Can I claim to be a Theist or Deist now and not get my passport to the US blocked? I believe in gods but think they are natural, not divine and not personal like animals. It makes no sense for me that some super-animal created the Universe. JHWY and Christ are defined as I would define animals.

Amhairghine
 

Nepenthe

Tu Stultus Es
In every way religious people believe, I think that those forces are the closest entities to gods in the cosmos.
But they're only metaphorical deities in your description. There's no intent or will on the part of physics. So no, not deism.
But this was nore interesting to me:
Can I claim to be a Theist or Deist now and not get my passport to the US blocked?
Amhairghine
What passport, U.S. or otherwise lists religious affiliation? I'm a U.S. and EU citizen and I have nothin' of the sort on mine. Nobody would be denied entry to the U.S. based on their being an atheist.
Or maybe it was a joke...?:sarcastic
 
Just kidding about the passport. I have traveled to the USA 4 times without problem or being required to face the religious police. I said that out of concern that America is drifting toward eventual Christian theocracy.
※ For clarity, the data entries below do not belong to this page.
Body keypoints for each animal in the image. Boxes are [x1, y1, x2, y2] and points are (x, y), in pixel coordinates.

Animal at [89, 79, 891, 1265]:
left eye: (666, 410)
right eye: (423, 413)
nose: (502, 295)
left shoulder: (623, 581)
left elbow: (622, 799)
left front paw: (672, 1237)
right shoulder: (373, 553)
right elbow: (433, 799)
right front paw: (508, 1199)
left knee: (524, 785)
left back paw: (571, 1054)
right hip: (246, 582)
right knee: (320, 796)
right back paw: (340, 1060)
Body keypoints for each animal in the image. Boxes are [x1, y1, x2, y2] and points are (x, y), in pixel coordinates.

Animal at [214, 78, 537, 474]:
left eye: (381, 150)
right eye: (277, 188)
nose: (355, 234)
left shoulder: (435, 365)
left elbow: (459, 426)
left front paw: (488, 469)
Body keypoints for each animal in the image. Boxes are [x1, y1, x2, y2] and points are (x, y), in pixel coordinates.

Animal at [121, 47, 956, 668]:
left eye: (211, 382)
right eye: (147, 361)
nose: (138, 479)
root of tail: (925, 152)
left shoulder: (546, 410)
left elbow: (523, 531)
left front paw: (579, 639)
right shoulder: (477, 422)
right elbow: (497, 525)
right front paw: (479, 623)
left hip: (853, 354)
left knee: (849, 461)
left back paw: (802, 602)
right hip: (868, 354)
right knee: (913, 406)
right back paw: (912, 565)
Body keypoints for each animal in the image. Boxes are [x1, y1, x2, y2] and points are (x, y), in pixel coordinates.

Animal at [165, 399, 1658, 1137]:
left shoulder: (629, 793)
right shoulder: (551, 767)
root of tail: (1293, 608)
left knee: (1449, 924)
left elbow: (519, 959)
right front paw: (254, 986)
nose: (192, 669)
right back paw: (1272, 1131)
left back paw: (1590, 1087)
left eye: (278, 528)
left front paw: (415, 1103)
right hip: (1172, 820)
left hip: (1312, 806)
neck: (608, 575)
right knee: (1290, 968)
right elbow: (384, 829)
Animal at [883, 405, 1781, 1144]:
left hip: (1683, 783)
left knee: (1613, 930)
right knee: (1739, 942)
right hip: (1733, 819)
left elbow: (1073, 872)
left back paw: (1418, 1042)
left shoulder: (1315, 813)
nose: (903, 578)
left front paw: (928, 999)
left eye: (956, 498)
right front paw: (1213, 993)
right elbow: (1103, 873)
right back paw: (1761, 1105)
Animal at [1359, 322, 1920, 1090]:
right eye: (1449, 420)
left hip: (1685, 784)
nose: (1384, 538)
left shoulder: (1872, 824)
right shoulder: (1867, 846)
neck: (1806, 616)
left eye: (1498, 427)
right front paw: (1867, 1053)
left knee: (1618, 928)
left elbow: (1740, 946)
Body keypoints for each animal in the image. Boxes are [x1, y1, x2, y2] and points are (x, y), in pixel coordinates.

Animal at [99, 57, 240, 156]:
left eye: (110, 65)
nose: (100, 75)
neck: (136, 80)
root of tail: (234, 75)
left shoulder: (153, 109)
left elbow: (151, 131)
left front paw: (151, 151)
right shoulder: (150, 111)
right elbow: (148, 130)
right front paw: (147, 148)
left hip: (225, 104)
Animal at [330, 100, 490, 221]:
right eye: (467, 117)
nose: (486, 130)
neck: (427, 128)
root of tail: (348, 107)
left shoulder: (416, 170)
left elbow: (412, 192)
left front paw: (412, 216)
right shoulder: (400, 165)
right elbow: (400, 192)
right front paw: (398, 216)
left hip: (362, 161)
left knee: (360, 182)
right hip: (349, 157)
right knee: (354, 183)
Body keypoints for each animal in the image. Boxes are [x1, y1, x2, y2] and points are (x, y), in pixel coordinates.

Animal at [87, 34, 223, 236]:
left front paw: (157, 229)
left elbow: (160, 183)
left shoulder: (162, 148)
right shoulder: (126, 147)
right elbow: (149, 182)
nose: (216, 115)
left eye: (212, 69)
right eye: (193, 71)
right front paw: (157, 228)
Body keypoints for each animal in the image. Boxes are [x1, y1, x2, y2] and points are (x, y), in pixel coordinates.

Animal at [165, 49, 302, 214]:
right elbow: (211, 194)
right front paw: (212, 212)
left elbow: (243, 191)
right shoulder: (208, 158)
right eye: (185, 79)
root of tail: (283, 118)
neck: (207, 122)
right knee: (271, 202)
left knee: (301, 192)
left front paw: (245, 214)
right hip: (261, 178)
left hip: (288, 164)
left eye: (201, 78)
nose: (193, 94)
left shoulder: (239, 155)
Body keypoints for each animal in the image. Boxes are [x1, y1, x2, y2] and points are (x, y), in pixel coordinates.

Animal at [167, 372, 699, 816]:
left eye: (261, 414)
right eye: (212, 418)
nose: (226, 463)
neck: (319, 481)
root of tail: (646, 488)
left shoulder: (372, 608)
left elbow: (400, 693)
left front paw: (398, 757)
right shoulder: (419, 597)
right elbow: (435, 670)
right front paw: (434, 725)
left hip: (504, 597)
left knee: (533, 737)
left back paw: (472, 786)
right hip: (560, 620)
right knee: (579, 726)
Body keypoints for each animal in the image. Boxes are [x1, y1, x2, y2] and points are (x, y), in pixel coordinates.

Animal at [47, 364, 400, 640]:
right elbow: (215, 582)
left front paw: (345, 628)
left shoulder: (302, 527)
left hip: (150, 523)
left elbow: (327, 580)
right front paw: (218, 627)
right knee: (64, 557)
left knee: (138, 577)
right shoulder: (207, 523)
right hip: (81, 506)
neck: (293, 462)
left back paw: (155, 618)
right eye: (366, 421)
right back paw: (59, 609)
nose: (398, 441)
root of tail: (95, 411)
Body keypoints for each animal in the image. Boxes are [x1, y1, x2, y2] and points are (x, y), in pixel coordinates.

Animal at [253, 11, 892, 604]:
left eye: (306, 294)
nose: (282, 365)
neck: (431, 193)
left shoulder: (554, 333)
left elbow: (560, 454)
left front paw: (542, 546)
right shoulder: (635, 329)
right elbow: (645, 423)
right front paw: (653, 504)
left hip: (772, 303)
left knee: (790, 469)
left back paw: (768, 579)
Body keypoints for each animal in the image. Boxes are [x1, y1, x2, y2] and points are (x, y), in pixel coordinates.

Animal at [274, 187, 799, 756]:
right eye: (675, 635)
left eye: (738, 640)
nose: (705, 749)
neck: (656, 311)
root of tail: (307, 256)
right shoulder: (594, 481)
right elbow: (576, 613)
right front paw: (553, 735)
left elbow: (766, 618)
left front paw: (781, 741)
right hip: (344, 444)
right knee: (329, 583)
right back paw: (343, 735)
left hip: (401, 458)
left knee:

Ignore the poll. I screwed it up with the last two choices being essentially alike. I did not even vote.

Amhairghine
 

Sophia

New Member
The best description of Deity I've found is that of the En Soph (Ein Soph). The Kybalion is my preferred explanation of the workings of the "cosmos". "The Universe is Mental". The prime cause, or prime mover of the "Big Bang" or whatever - would have (imo) designed all to function in cycles with no need to "tinker" with it. This "Energy-ALL" would be found within all, and therein we ARE "gods" with the ability to be "cause", and to resist the expected "effect" as agents of free-will.
 

Splarnst

Active Member
You didn't ask whether you're a panendeist; you asked whether you were a deist. Deists typically believe in a creator deity outside of the universe.
 

Sophia

New Member
Perhaps you're right in the word, "typical". The term, "panendeist" is a form of Deist - there are not a lot of rules in what a Deist MUST believe to wear that label. If one thinks of this creator deity as "intelligent energy" - then one could think this energy was spread (as maybe in the nature of "big bang") to be a part of everything in existence. In panendeism the concept of "we are all gods" is easily incorporated.

As there are innumerable types of beliefs among theists - the same holds true among deists. Basically, I think a deist will think that the prime mover or initial creative force does not somehow coalesce to become involved in the lives of humans.